The basic idea is to first calculate the sum of integers associated with each node in the given binary tree and then perform postorder traversal and store the maximum possible answer that can be achieved if we remove this parent from the rest of the tree.

We are here using two helper functions named “calSum” and “postTraversal”.

The “calSum” function is recursive in nature and is used to calculate the sum of integers associated with each node.

`long calSum(TreeNode<int> *root)`

The “postTraversal” function is also recursive in nature and is used to perform the postorder traversal on the given binary tree and it also computes the answer at each recursive call. It returns the maximum possible product of the sum of the integers associated with each node in both parts after removing exactly one edge.

`long postTraversal(TreeNode<int> *root, long totSum, long ans)`

Where “root” is the root node of the given binary tree, “totSum” is the total sum of integers associated with each node, and “ans” is the maximum product of the sum of the integers associated with each node in both parts.

**The steps are as follows:**

- In the “calSum” function
- Check is “root” is Null then return 0.
- Computes the sum for left subtree and right subtree.
- Return the total sum of left, right, and the value of “root”.

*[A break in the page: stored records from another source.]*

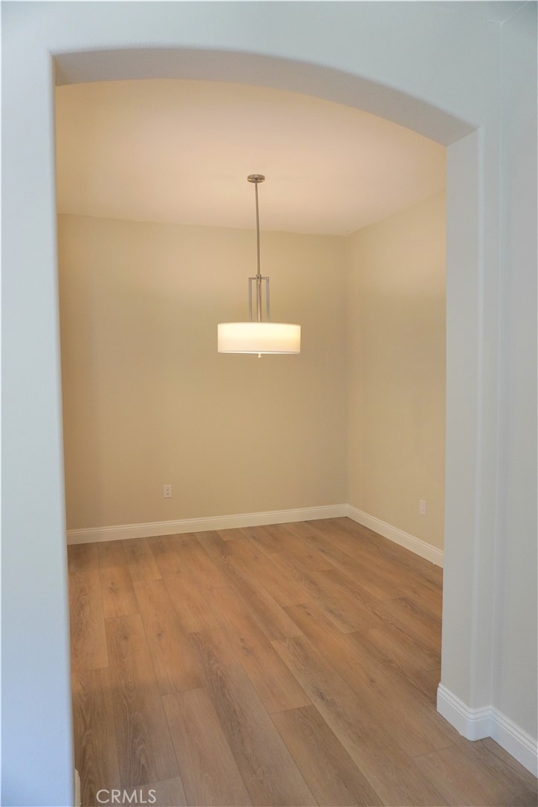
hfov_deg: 53.1
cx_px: 269
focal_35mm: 24
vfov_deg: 73.7
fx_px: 538
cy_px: 404
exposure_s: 1/160
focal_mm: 16
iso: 800
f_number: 4
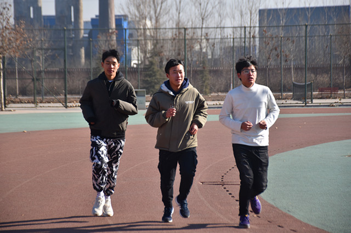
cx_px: 176
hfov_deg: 14.4
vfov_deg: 9.6
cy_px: 116
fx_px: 1389
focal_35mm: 142
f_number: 5.6
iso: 100
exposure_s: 1/400
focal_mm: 95
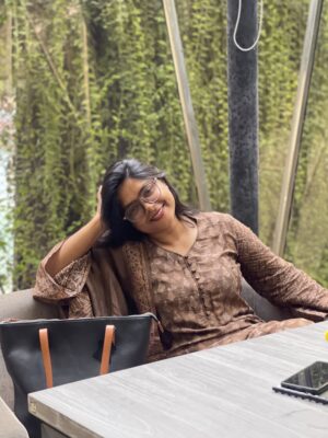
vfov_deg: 30.3
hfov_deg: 22.9
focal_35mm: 64
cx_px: 164
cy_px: 219
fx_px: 809
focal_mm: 7.5
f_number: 2.2
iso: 320
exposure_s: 1/25
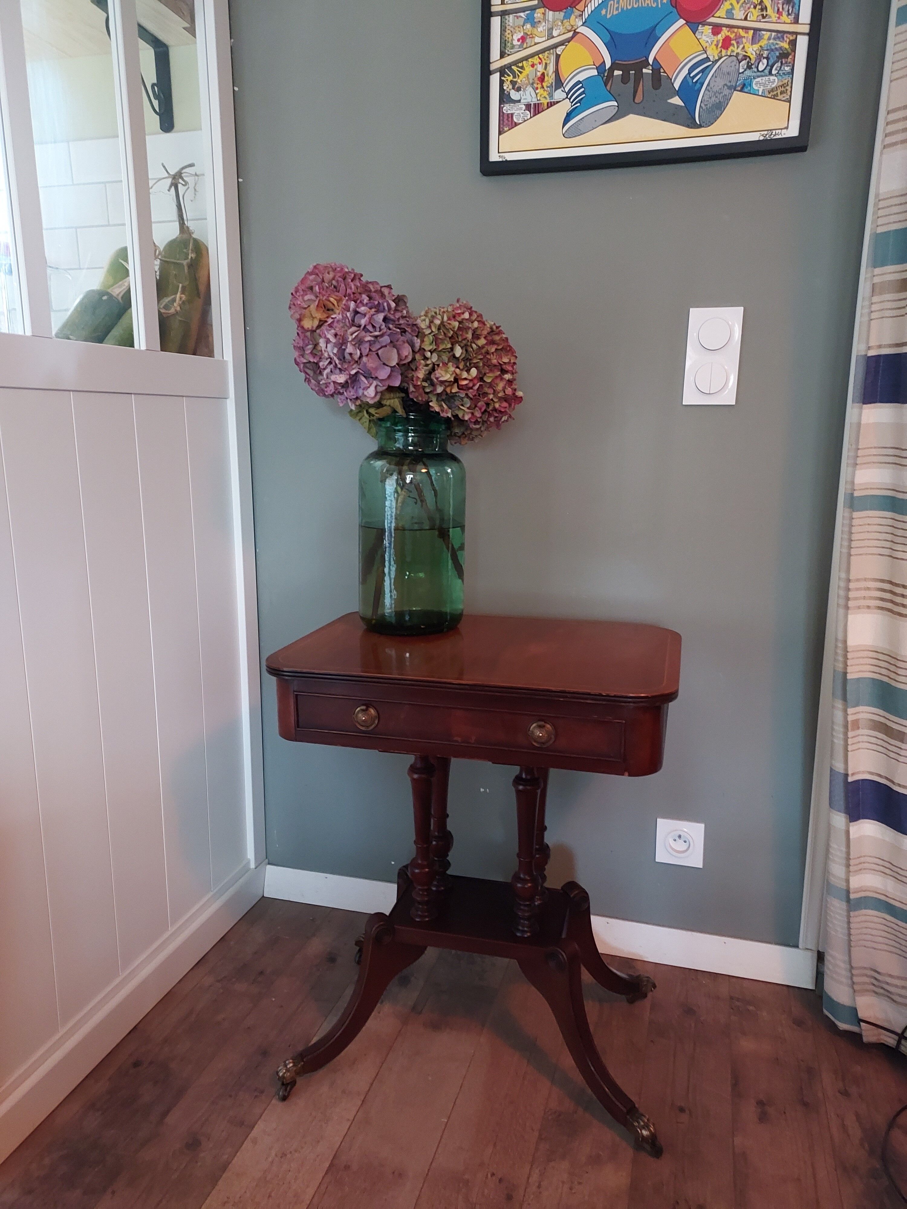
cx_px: 454
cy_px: 604
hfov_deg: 56.8
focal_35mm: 24
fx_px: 838
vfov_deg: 71.6
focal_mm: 4.6
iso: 640
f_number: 1.8
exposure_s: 1/15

- In the “postTraversal” function
- Check is “root” is Null then return 0.
- Computes the sum for left subtree and right subtree.
- Store the total sum of left, right, and the value of “root” in a variable named “curSum”.
- Store the maximum between “ans” and ( “curSum” * (“totSum” - “curSum”) ) in “ans”.
- Return “curSum”.

- In the given function
- Create two variables “sum” and “ans” to store the total sum and the answer. Initialize both of them with 0.
- Now, call the “calSum” function first and then “postTraversal” function.
- Return “ans” after taking modulo with 10^9 + 7.